— Exercise description —
A bare count is the expected answer, namely the number of lines in the records that have the word "risk".

─── Source data

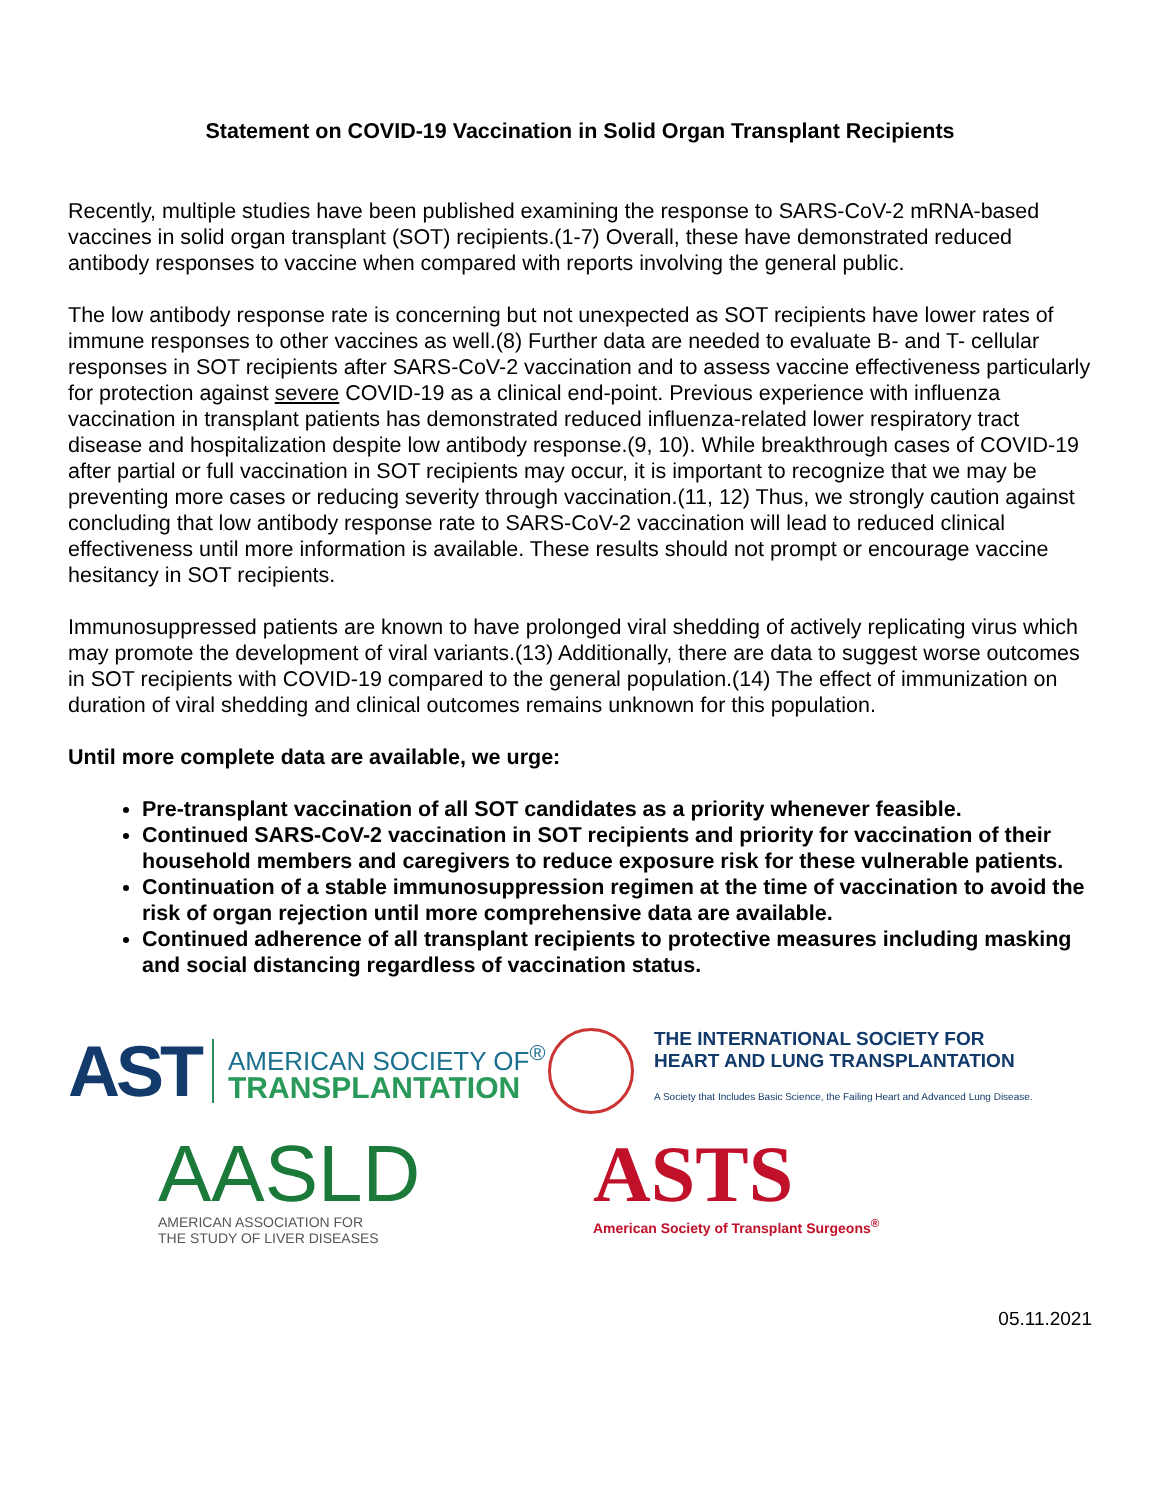Statement on COVID-19 Vaccination in Solid Organ Transplant Recipients
Recently, multiple studies have been published examining the response to SARS-CoV-2 mRNA-based vaccines in solid organ transplant (SOT) recipients.(1-7) Overall, these have demonstrated reduced antibody responses to vaccine when compared with reports involving the general public.
The low antibody response rate is concerning but not unexpected as SOT recipients have lower rates of immune responses to other vaccines as well.(8) Further data are needed to evaluate B- and T- cellular responses in SOT recipients after SARS-CoV-2 vaccination and to assess vaccine effectiveness particularly for protection against severe COVID-19 as a clinical end-point. Previous experience with influenza vaccination in transplant patients has demonstrated reduced influenza-related lower respiratory tract disease and hospitalization despite low antibody response.(9, 10). While breakthrough cases of COVID-19 after partial or full vaccination in SOT recipients may occur, it is important to recognize that we may be preventing more cases or reducing severity through vaccination.(11, 12) Thus, we strongly caution against concluding that low antibody response rate to SARS-CoV-2 vaccination will lead to reduced clinical effectiveness until more information is available. These results should not prompt or encourage vaccine hesitancy in SOT recipients.
Immunosuppressed patients are known to have prolonged viral shedding of actively replicating virus which may promote the development of viral variants.(13) Additionally, there are data to suggest worse outcomes in SOT recipients with COVID-19 compared to the general population.(14) The effect of immunization on duration of viral shedding and clinical outcomes remains unknown for this population.
Until more complete data are available, we urge:
Pre-transplant vaccination of all SOT candidates as a priority whenever feasible.
Continued SARS-CoV-2 vaccination in SOT recipients and priority for vaccination of their household members and caregivers to reduce exposure risk for these vulnerable patients.
Continuation of a stable immunosuppression regimen at the time of vaccination to avoid the risk of organ rejection until more comprehensive data are available.
Continued adherence of all transplant recipients to protective measures including masking and social distancing regardless of vaccination status.
AST
AMERICAN SOCIETY OF<sup>®</sup>
TRANSPLANTATION
THE INTERNATIONAL SOCIETY FOR
HEART AND LUNG TRANSPLANTATION
A Society that Includes Basic Science, the Failing Heart and Advanced Lung Disease.
AASLD
AMERICAN ASSOCIATION FOR
THE STUDY OF LIVER DISEASES
ASTS
American Society of Transplant Surgeons<sup>®</sup>
05.11.2021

──────

— Reply to the exercise —
2